Frey: Flak whips against plane flying troops to Holland
Reporter on board sights burning craft on ground, large flooded areas
By Robert L. Frey, United Press staff writer
With 1st Allied Airborne Army over Holland – (Sept. 17, delayed)
This newest of Allied armies aimed a knockout blow at German armies in Holland today as the first of thousands of airborne troops landed behind enemy lines.
I am writing this aboard one of the Dakota transport planes carrying 13 paratroopers and equipment. Ten minutes ago, as we approached the drop zone, flak whipped against the ship, sounding like steel cords thrashed against the aluminum body.
We were going down for the drop. Paratroops stood ready to go with chute cords attached to the line overhead. Each man carried 150 pounds of equipment. They were relaxed and appeared almost casual.
Wished good luck
The two next to me, William Harvey of Rowlesburg, West Virginia, and Doyle Boothe of Winnsboro, South Carolina, medical-aid men, shook hands and wished us luck. The next moment all were gone, their red, yellow and green chutes floating down over the rectangular fields of green and brown.
We were the second group in and the going was not easy for the first, as evidenced by burning planes on the ground. Others, apparently brought down by flak, had crash-landed.
“This is the closest you’ll ever come to being shot down and still get by,” Maj.
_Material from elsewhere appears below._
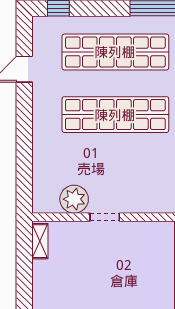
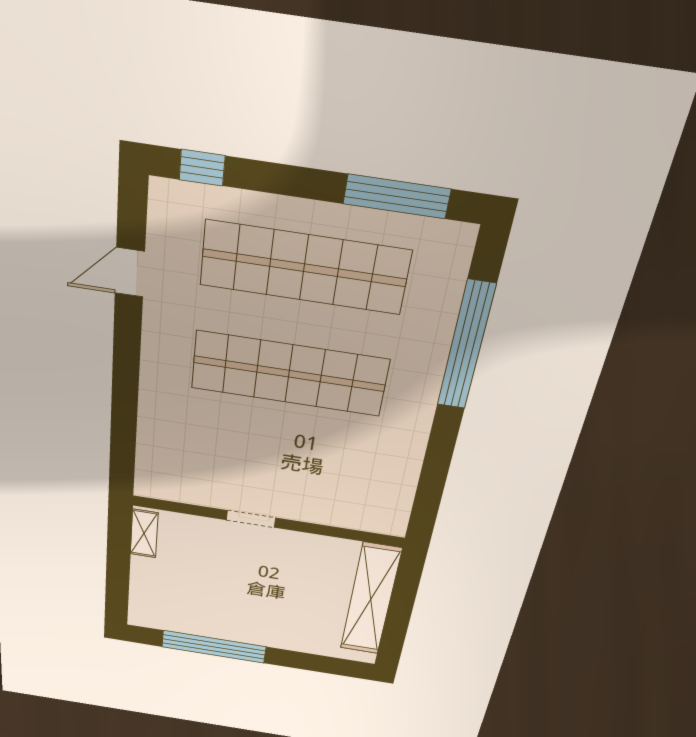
plant: (74, 199) -> (203, 487), removed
Robert Gates of Aberdeen, South Dakota, pilot and leader of the squadron, told me.
There was much kidding and good-natured griping among the paratroopers as they settled with their heavy packs aboard the plane. At the takeoff, one shouted: “Look out you foul Germans. Here we come.”
Circled by fighters
The course of the flight took us over enemy territory and great patches of sunlit water surrounded by green fields indicated large areas were flooded.
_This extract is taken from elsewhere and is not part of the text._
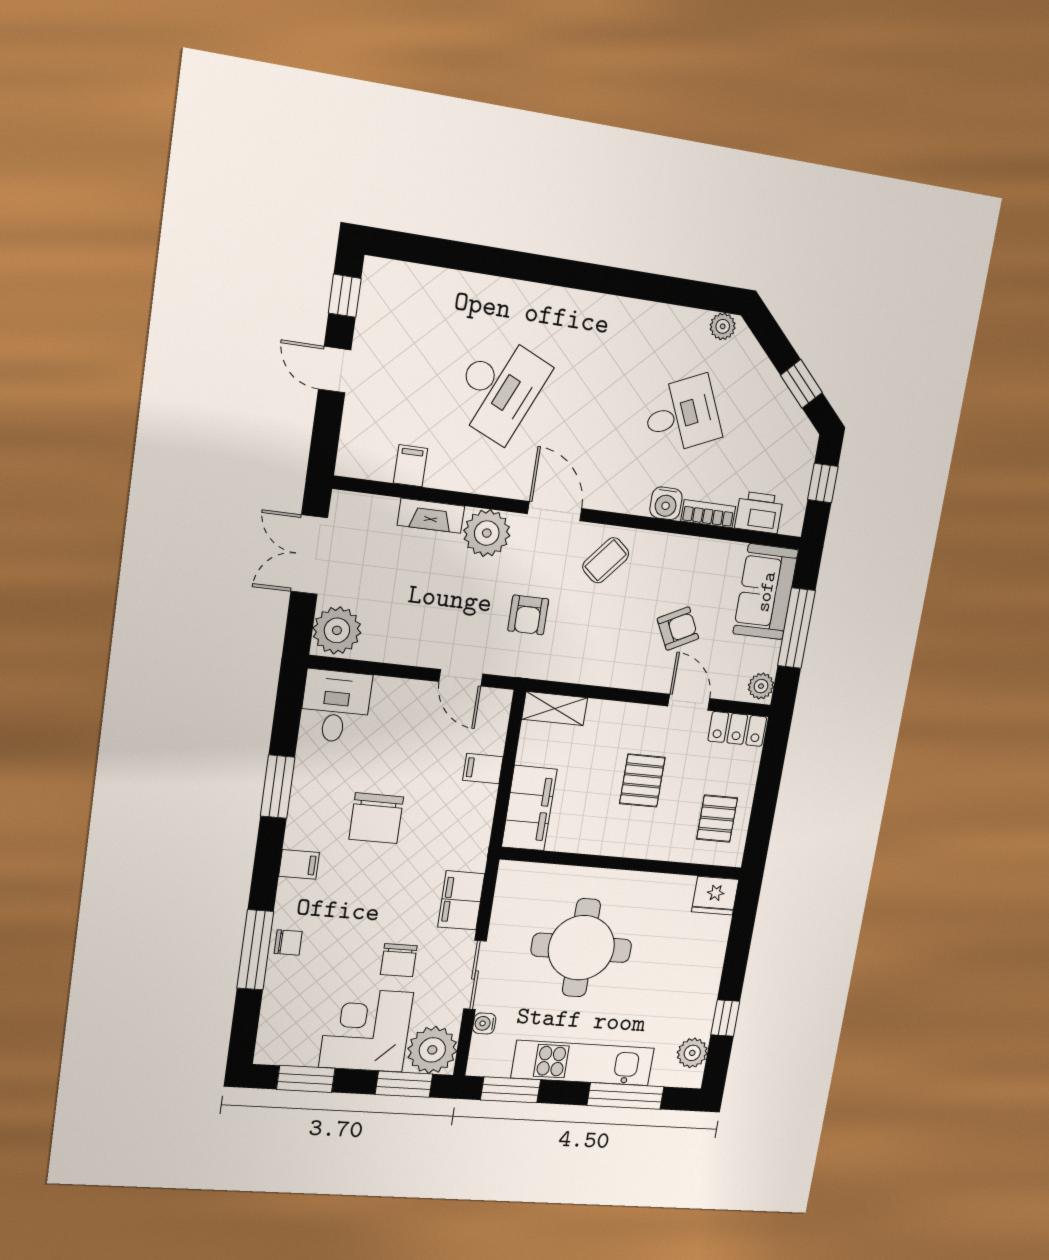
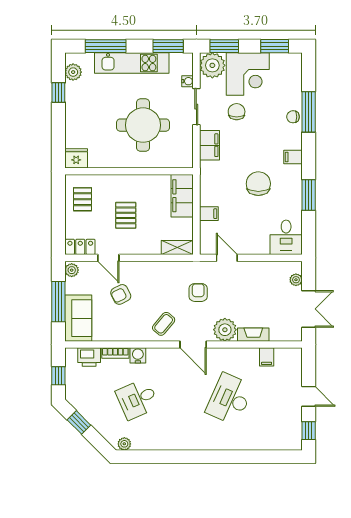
plant: (337, 630) -> (296, 280), width x0.53, depth x0.53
Allied fighters circled around our comparatively slow-moving caravan. At first sight of them, a Texas paratrooper let out a wild and wooly “yippee” which awoke most of the others who had been dozing.
The paratroops, virtually all of whom were D-Day veterans, included Nicholas Vignovich of Aliquippa, Pennsylvania.
Aliquippa paratrooper was wounded on D-Day
Aliquippa, Pennsylvania – (special)
Pvt. Nicholas Vignovich, 32, of 209 Baker St., Aliquippa, who was listed as one of the first parachutists to land in Holland yesterday, is a son of Mrs. Sarah Vignovich of the same address.
He enlisted April 15, 1942, and was wounded on D-Day in the assault on Normandy, spending three weeks in a hospital in England.
His brother, Sam, was killed Sept. 25, 1942, in the Solomon Islands.